In recent weeks, Dallas police Chief Reneé Hall faced criticism about her goal to reduce overall violent crime by 5%. Monday, she stretched that goal to 10%.

DALLAS — Dallas Police Chief Reneé Hall faced plenty of questions from the public safety committee Monday on her plan to reduce crime in the city. 

Homicides and aggravated assault rose by more than 25% and robbery went up by more than 14% in 2019 compared to the year before. 

In recent weeks Hall faced criticism about her goal to reduce overall violent crime by 5%. Monday, she stretched that goal to 10%.

“We are confident in this plan and we believe we are going to exceed it, but our goals were based on data, realistic benchmarks,” Hall said.

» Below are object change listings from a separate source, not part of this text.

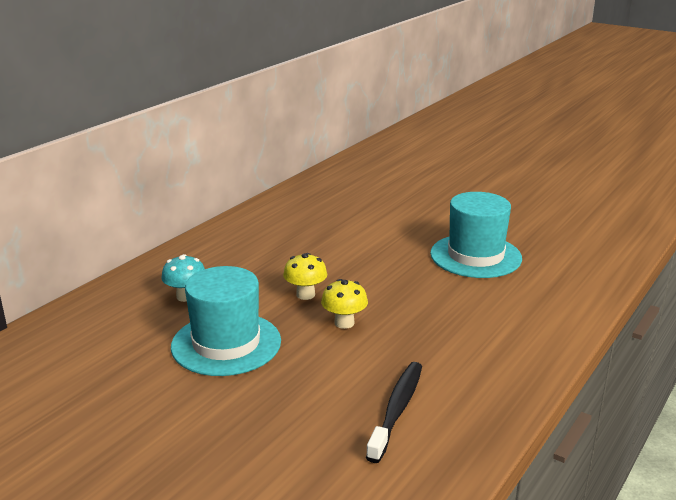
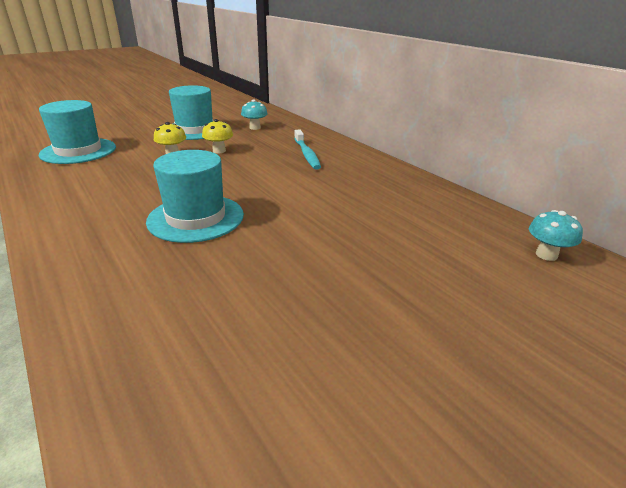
camera: 110 degrees right, 5 degrees up
black toothbrush [366,362,422,463] -> turquoise hat [39,100,116,164]
none -> turquoise toothbrush [294,130,321,170]
none -> turquoise mushroom [529,210,583,261]

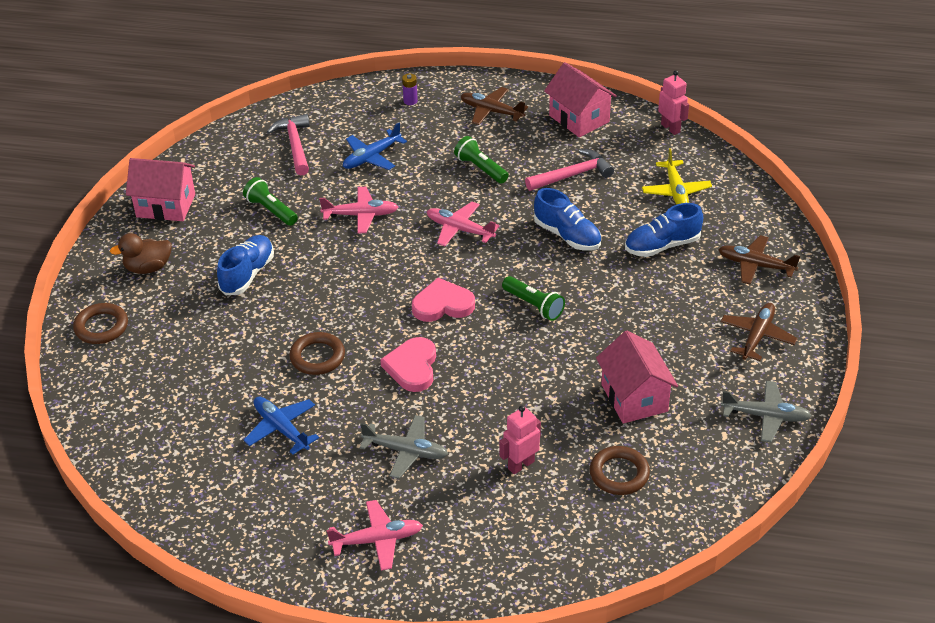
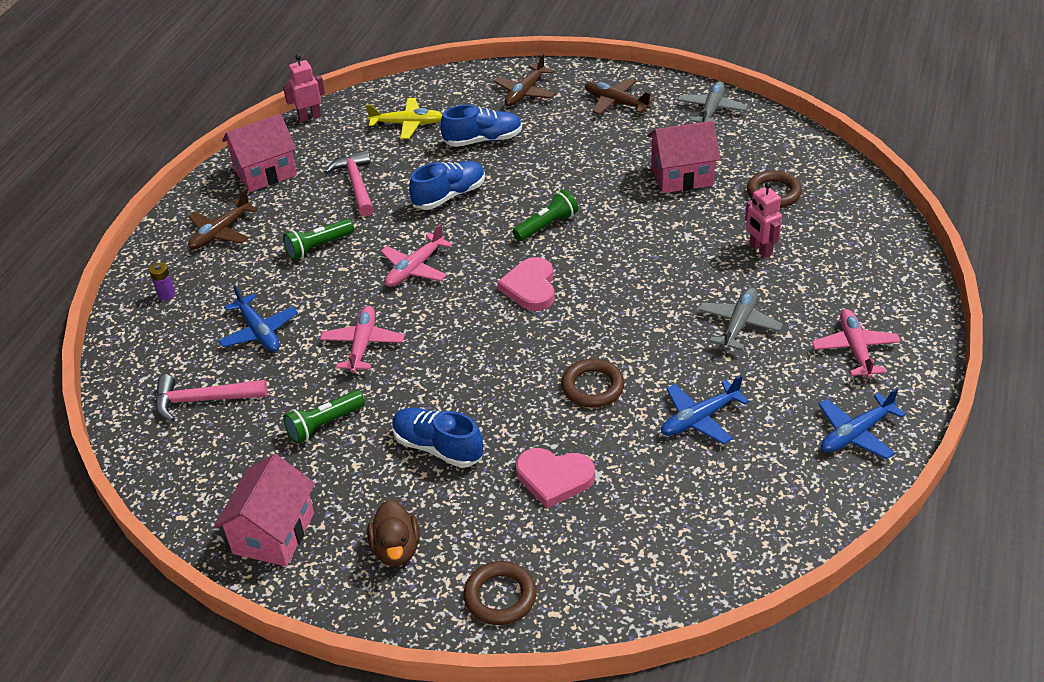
camera: 80 degrees left, 0 degrees up
pink heart [380,337,436,392] -> pink heart moved to [516,448,595,508]
blue shoe [625,203,703,257] -> blue shoe turned 90 degrees counterclockwise [440,105,522,147]
none -> blue plane [818,388,906,459]

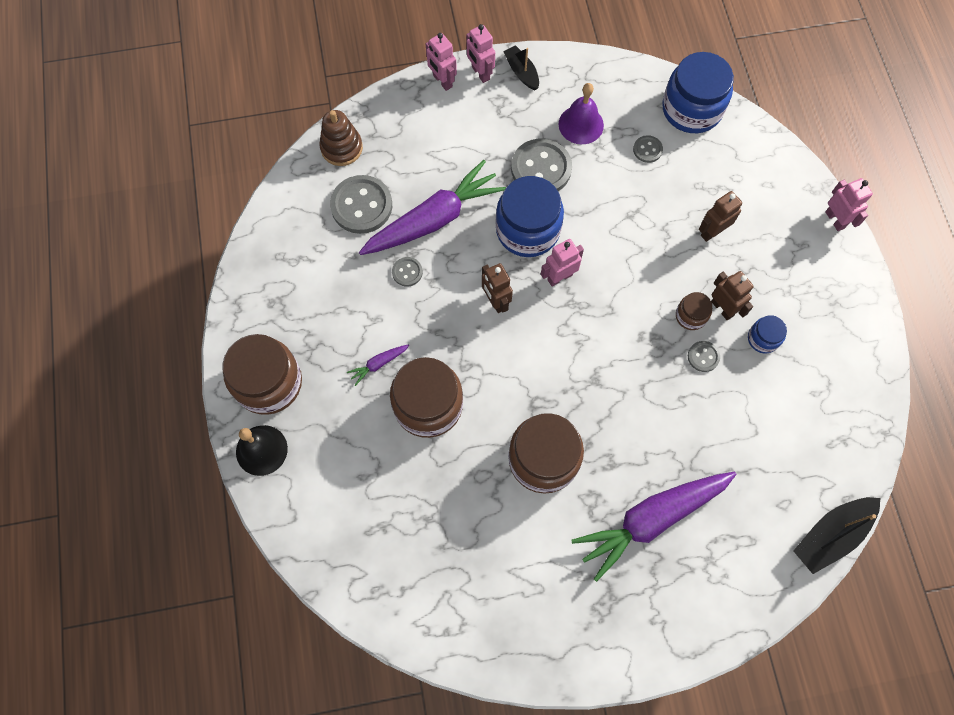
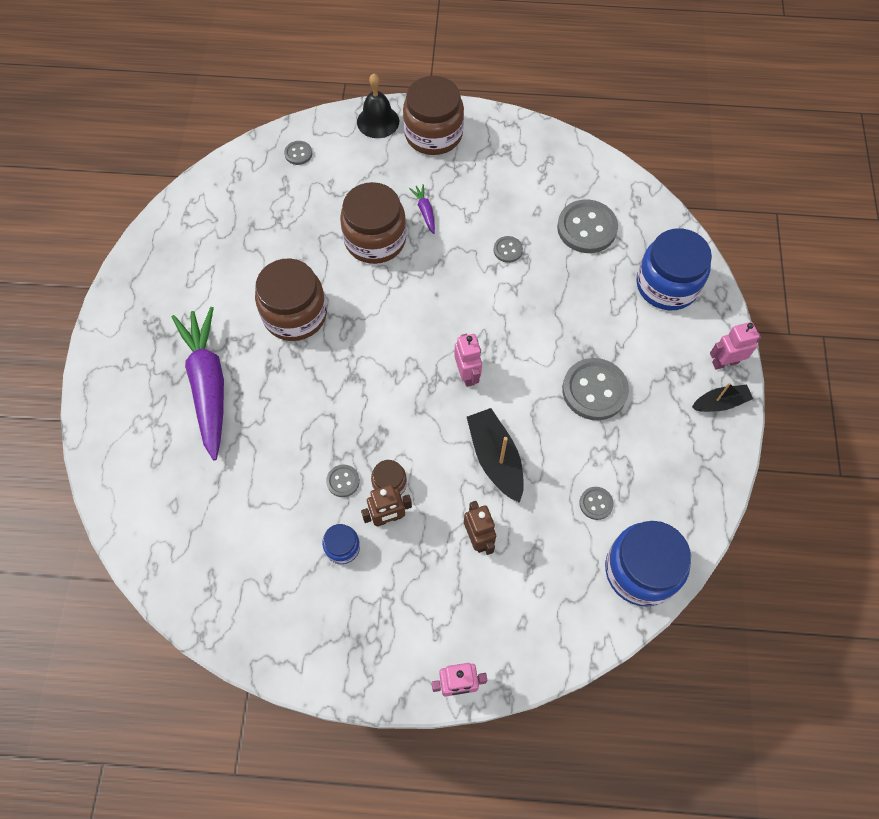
camera: 105 degrees right, 5 degrees down
brown stacking toy [319,110,363,166] -> none
purple carrot [359,160,506,255] -> none
pink robot [426,33,457,91] -> none
brown robot [482,263,513,313] -> none
blue jar [496,176,564,257] -> blue jar moved to [636,228,712,310]
purple bell [558,83,604,144] -> none
black boat [794,497,880,574] -> black boat moved to [467,408,524,503]
none -> grey button [284,141,312,165]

Dallas Councilwoman Cara Mendelsohn was critical of the goals for 2020.

“That our DPD presented this is just shocking. I would like to gift you a zero,” Mendelsohn said. “I would like to see a fifty percent goal, but if you don’t make a goal, well that’s OK, but if your goal is 5% well guess what, well that’s probably the best we’re ever going to do.”

Among the specifics in the plan: DPD will build a 100-person violent crime reduction team; the chief wants to do warrant round-ups focused on the highest priority offenders and the chief wants to improve community engagement.

The plan came after a request from Dallas Mayor Eric Johnson.

“The violence we saw in 2019 was clearly unacceptable and it simply made no sense to me that we didn’t have a data-driven, evidence-based written plan to deal with the problem,” Johnson said.

But Mendelsohn says she doesn’t believe the chief understands the problem.

“Just like a doctor can’t make a diagnosis without understanding what the actual illness is, I’m not sure how you can have this plan when you haven’t articulated what is the problem,” Mendelsohn said. “Is it drugs, is it gangs? What's the issue causing this?"

The plan also looks into leadership and culture. The plan calls for spending $300,000 to fund a study to determine the culture of the police department.

“I just think that’s crazy,” councilmember Adam McGough said. “I think that if we don’t know what the culture is at this point in time, spending another $300,000 to figure that out isn’t what we need to do to help make that happen.”

Johnson hopes to get crime back to where it was in 2018. If that were to happen there would be a 16% reduction in aggravated assaults, 13% reduction in robberies citywide and a 17% reduction in homicides. 

Hall pointed out if they are able to pull that off it would be the biggest crime reduction in the city in 25 years.